Apr 18, 2019Lost in translation
After the Qing effectively imposed sovereign rule over most of China in 1644, a long process of linguistic standardisation kicked off. As anyone with even the most rudimentary knowledge of both languages might expect, this wasn't a straightforward business. Today we were lucky to host a guest speaker who presented his latest research on two Manchu-Chinese dictionaries made during the reigns of emperors Kangxi and Qianlong. The first, which appeared in 1708 for the purpose of aiding communication between Manchu and Chinese administrative officials, is a curious specimen—a monolingual Manchu dictionary or glossary of flora and fauna native to China. As the northern Manchus made their way south into lands unknown to them, they were literally at a loss for words to describe the strange creatures and vegetation they encountered for the first time. The Manchu language was all but stationary—it was constantly shifting and inventing to make room for a flood of neologisms for things new to them. The interesting secret behind this dictionary is that, despite appearances, it is more than just a monolingual dictionary. Though written in the Manchu script (not a single Chinese character appears), a considerable number of the entries make references to, and phonetically represent, existing Chinese names and terms for plants and animals.
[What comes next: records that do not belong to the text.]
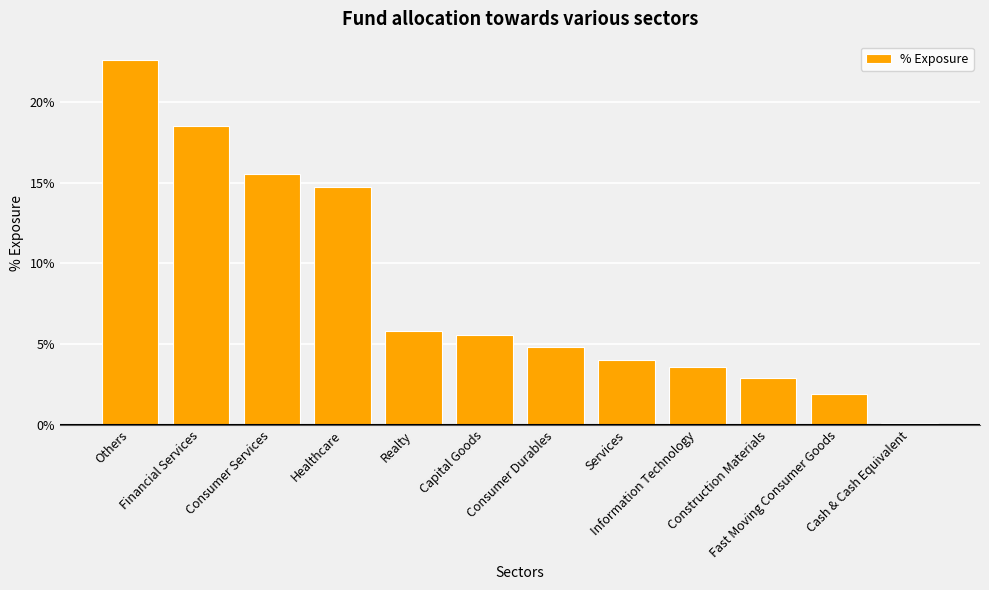

List the labels in order of value, smallest first.

Cash & Cash Equivalent, Fast Moving Consumer Goods, Construction Materials, Information Technology, Services, Consumer Durables, Capital Goods, Realty, Healthcare, Consumer Services, Financial Services, Others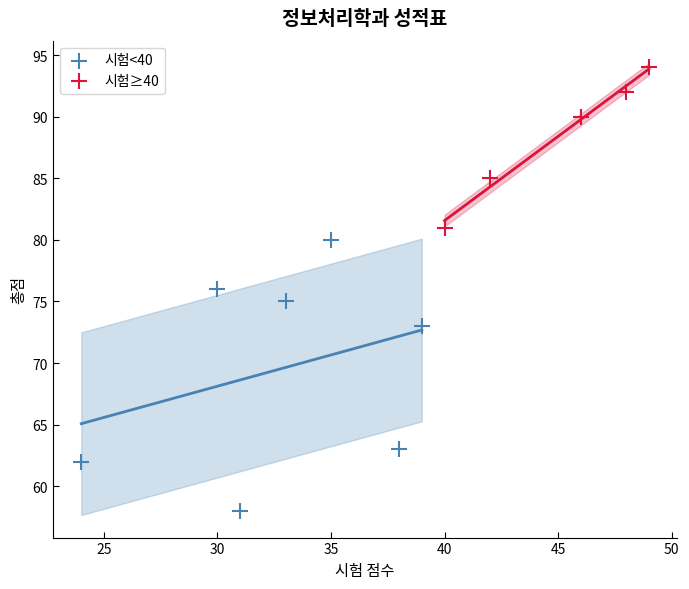

Which series has the largest Y range (max minus min)?

시험<40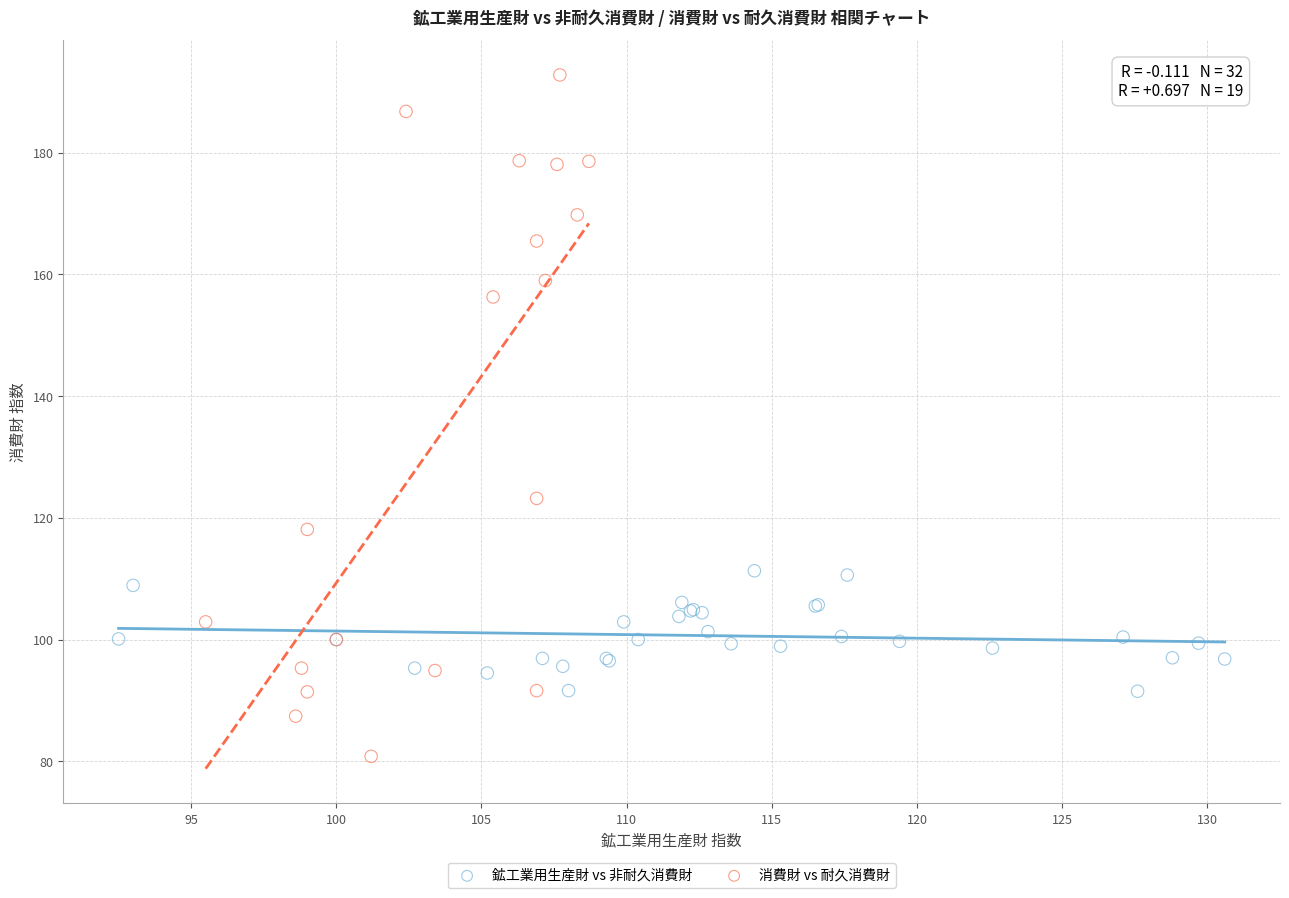

Which series has the largest Y range (max minus min)?

消費財 vs 耐久消費財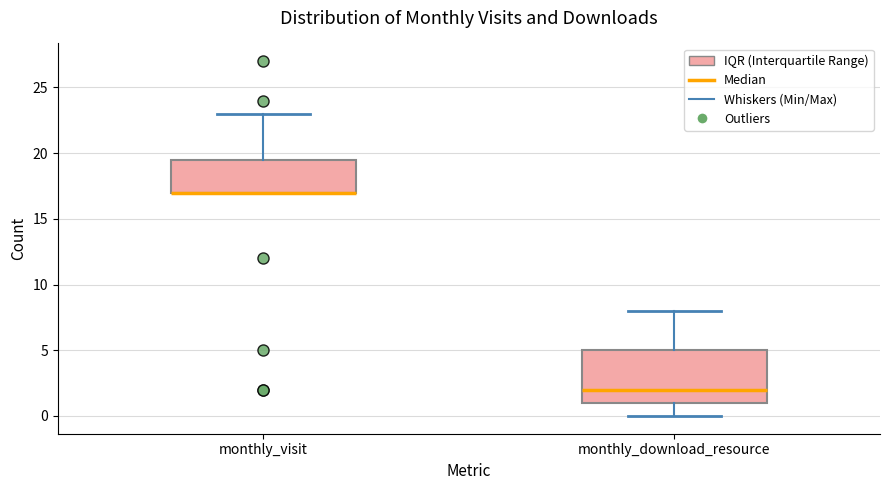

Reading left to right, transcribe this box plot: for each box, give where its median line is, the range the box spans, and where its two whiskers end, as read against the y-axis. The values are not printed on the chart, so give them approximately, as read against the axis.

monthly_visit: median 17.0 (drawn on the box's lower edge), box 17.0 to 19.5, whiskers 17.0 to 23.0
monthly_download_resource: median 2.0, box 1.0 to 5.0, whiskers 0.0 to 8.0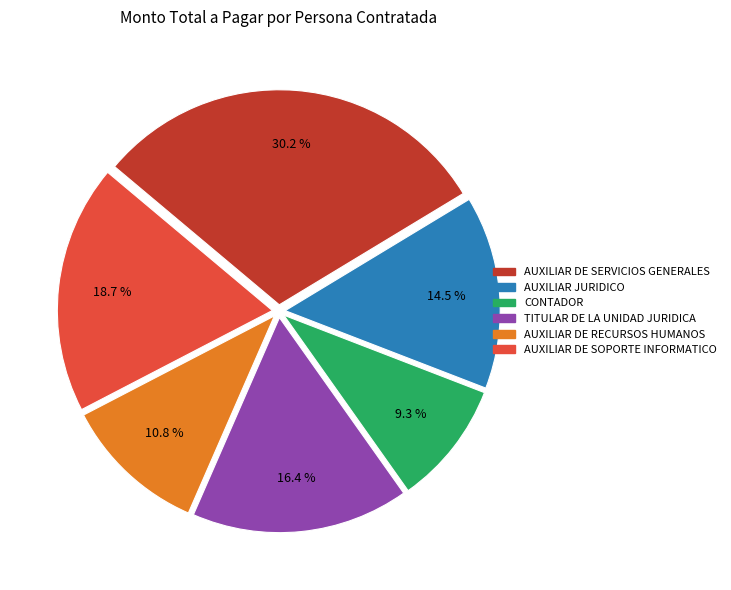

Does any single category account for the majority?

No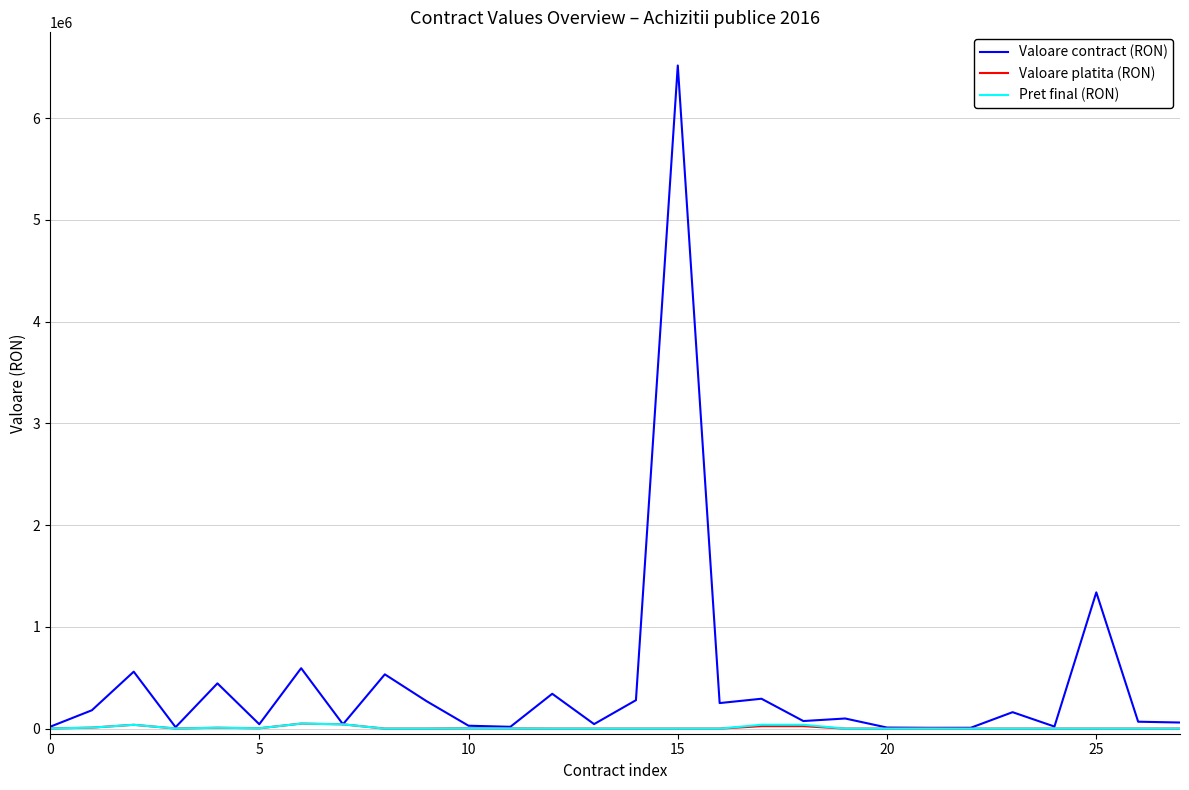

What is the greatest value displayed?

6516163.2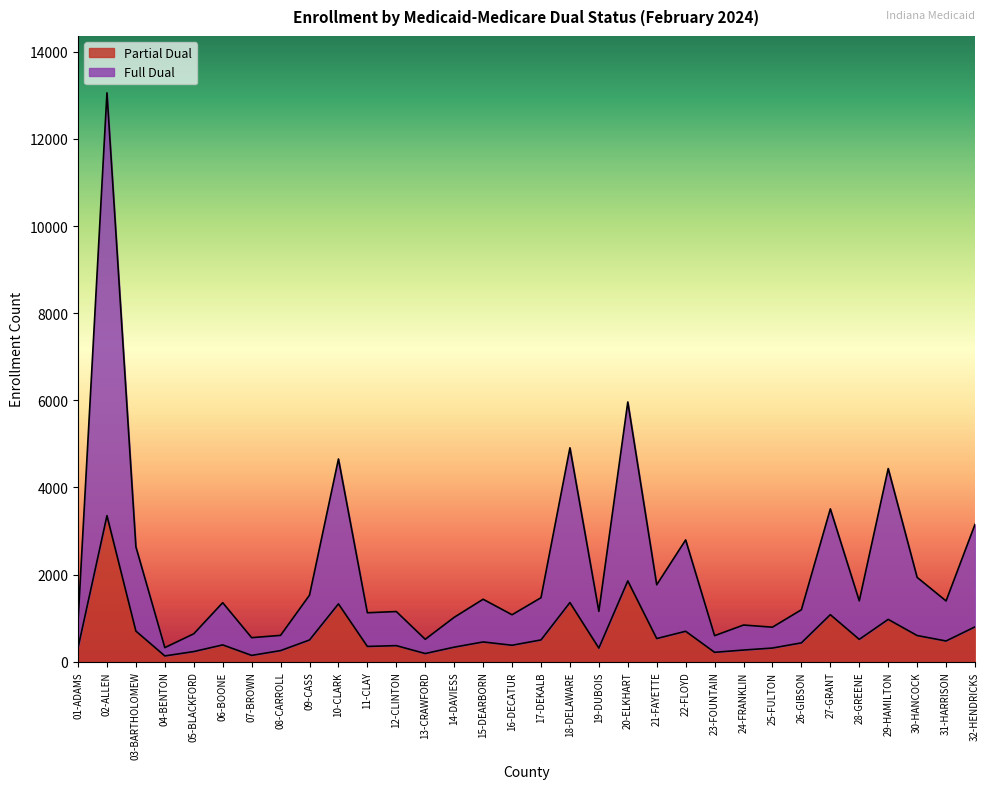

Count the number of categories in the chart.

32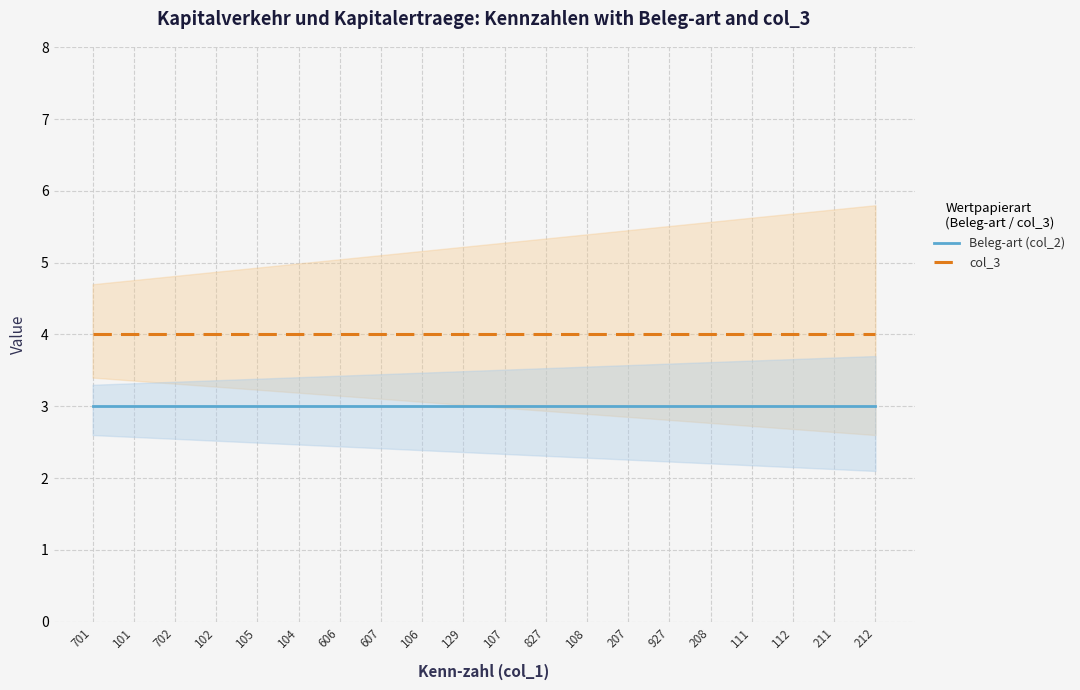

List the labels in order of col_3 value, smallest first.

701, 101, 702, 102, 105, 104, 606, 607, 106, 129, 107, 827, 108, 207, 927, 208, 111, 112, 211, 212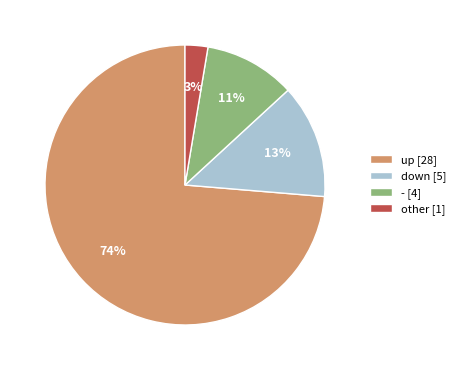

Which has a higher value, up or -?

up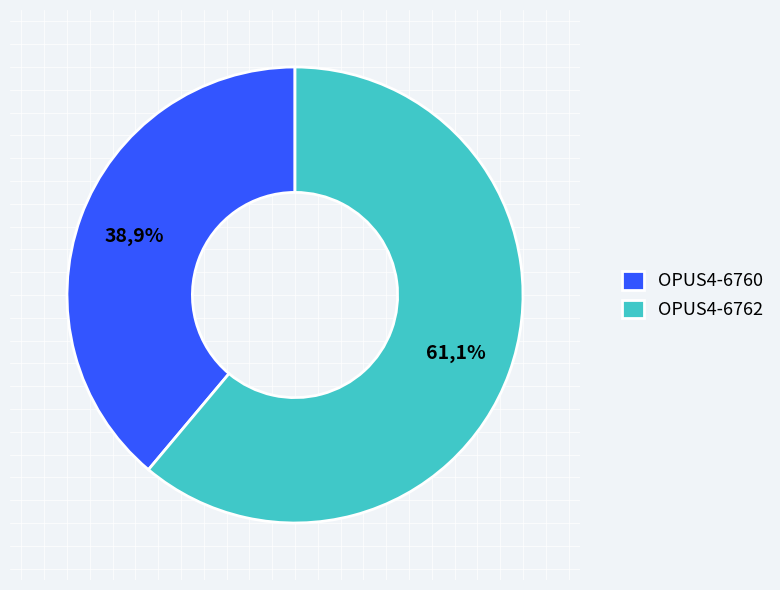

To the nearest percent, what is the difference between the OPUS4-6760 and OPUS4-6762 slice percentages?

22%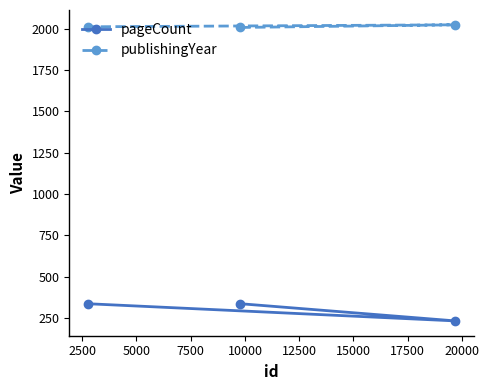

What is the minimum value shown in the chart?

232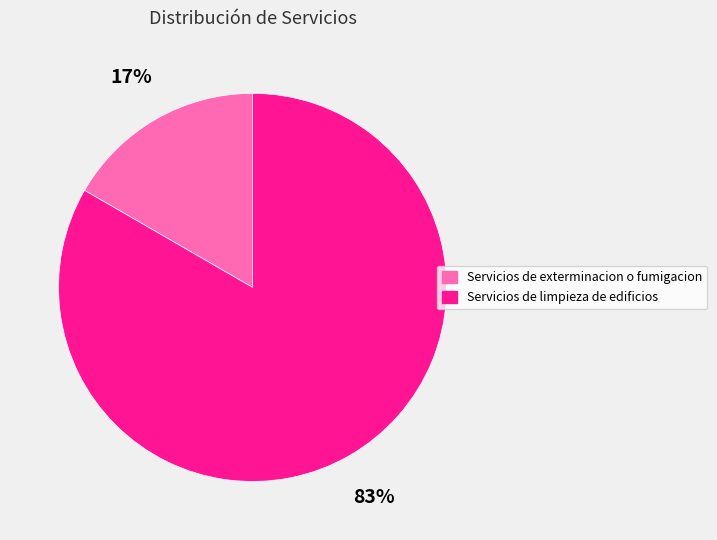

What percentage is the Servicios de limpieza de edificios slice, to the nearest percent?

83%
The amount of scholarly stamina and methodological awareness behind this research is staggering. Even more impressive is this young scholar's mastery of languages—he's a Norwegian who works with Chinese and Manchu sources and supplements this with Korean and Japanese, all the while reading Jesuit records in Latin and French. He then presents his findings in impeccable English. Meeting people like him always rekindles the dying embers of my will to continue learning languages. I know I'll never be as fluent or erudite as half the people I encounter in this field, but the motivation helps me to become a better historian.